Foi esse tipo de tônus que me fez reconhecer a singularidade de Paulo Rodrigues desde a leitura do ótimo O Abrigo de Orfeu (Penalux, 2017), um conjunto coeso de poemas que mantém a tensão emocional do início ao fim. Para mim, o termômetro de uma leitura, especialmente de poesia, são aqueles momentos em que temos que interromper o fluxo  para deixar que o impacto de um verso se entranhe melhor em nós: “toda vez que minha vó Zabel/me olhava pelos cantos/sem palavra em minha boca/dizia baixinho em meu ouvido:/ - te afasta do desconsolo!”

Conheci essa poesia vigorosa e seu autor num momento em que a democracia brasileira já se encontrava refém de um golpe que redundaria mais tarde na eleição de um dos governos mais ridículos da história das democracias ocidentais. Ridículo tanto quanto nefasto. Nesse contexto conheci também o artista que recusa o conforto de qualquer torre de marfim, o poeta que não se permite o silêncio precavido. Não preciso dizer que isso nos aproximou ainda mais, na exigência do inconformismo como condição de quem reivindica para si o ofício de poeta.

Que ninguém caia no erro, porém, de esperar desse poeta aguerrido uma poesia panfletária. Longe disso. Se não caiu na tentação em O Abrigo de Orfeu (Penalux, 2017) e Escombros de Ninguém (Penalux, 2018) seus dois volumes anteriores, Paulo se distancia igualmente desse tipo de infantilismo neste Uma interpretação para São Gregório, coletânea que já nasce premiada e que revela um artista menos interessado em saltos acrobáticos do que em se aprofundar no uso de suas ferramentas. Nesse sentido, Paulo Rodrigues sugere a figura do artesão ou do lavrador, tão familiares à sua poesia que assimila a vivência interiorana como um de seus campos de força.

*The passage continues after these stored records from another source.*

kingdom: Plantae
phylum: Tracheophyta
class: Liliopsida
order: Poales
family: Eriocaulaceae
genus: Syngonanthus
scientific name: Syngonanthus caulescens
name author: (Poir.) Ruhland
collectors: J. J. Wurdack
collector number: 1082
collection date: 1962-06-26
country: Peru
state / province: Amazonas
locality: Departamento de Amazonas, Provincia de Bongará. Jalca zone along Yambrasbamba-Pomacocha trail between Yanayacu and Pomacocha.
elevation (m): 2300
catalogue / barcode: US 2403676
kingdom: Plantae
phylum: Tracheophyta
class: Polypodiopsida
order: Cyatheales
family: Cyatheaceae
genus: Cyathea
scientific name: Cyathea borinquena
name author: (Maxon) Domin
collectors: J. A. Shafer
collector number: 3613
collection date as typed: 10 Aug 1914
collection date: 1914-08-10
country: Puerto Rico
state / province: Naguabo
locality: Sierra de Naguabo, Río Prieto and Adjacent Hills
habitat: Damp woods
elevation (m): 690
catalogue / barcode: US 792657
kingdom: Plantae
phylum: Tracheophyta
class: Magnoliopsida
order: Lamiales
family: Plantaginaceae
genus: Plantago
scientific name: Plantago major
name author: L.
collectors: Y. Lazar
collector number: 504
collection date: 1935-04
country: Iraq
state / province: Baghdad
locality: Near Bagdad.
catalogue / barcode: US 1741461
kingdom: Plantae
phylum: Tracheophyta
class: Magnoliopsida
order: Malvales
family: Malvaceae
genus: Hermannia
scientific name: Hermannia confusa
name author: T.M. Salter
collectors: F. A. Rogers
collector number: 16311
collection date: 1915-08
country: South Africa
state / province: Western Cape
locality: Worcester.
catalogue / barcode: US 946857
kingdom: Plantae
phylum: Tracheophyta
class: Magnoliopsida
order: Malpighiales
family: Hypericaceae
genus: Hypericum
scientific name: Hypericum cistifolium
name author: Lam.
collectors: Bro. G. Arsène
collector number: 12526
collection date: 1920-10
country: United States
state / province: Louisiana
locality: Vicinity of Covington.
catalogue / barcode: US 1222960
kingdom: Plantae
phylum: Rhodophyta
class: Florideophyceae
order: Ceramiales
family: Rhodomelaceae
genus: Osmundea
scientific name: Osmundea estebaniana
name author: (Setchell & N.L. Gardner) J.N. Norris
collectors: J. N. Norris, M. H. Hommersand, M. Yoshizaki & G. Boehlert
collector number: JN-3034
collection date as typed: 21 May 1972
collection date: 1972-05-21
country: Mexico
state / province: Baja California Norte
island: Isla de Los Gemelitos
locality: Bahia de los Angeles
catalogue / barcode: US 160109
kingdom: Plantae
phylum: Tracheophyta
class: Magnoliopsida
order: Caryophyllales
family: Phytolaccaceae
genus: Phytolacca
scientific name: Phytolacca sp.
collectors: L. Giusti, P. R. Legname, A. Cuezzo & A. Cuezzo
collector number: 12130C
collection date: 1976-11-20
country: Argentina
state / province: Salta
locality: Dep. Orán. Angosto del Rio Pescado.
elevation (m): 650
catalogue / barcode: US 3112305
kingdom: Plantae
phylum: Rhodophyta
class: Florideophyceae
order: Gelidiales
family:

Considero importante destacar essa tendência como uma das vias de fortalecimento da cena poética do Maranhão de hoje, que demonstra inegável vitalidade. Em torno do que estou chamando de tendência, nomes fortes como Carvalho Jr., Luiza Cantanhede e Neurivan Sousa, além do próprio Paulo Rodrigues. Contornando o registro da vida rural idealizada, esses poetas reencontraram um veio de riqueza perene e trabalham nele não como negação do turbulento mundo em que vivemos, mas como chave para penetrar em sua maquinaria. Seria de grande utilidade que algum estudioso de literatura dedicasse algum tempo a estudar essa poética com a devida profundidade.

Em Uma interpretação para São Gregório essa relação crítico amorosa com o chão ancestral é exercitada mais uma vez com extrema sensibilidade, e com um nível de exigência que exclui toda sombra de sentimentalismo. Até porque pouco ou nada há para ser idealizado em regiões onde as mazelas urbanas já se instalaram em violenta desproporção aos benefícios da modernidade. O livro, a propósito abre com Café Preto, um duro poema que desnuda essa realidade: “os meninos tiveram as camisas/atravessadas pelas balas./ A ambição escorrega/nas lágrimas, de uma das mães./ a outra ficou no chão/olhando para o sangue/na asa da xícara”.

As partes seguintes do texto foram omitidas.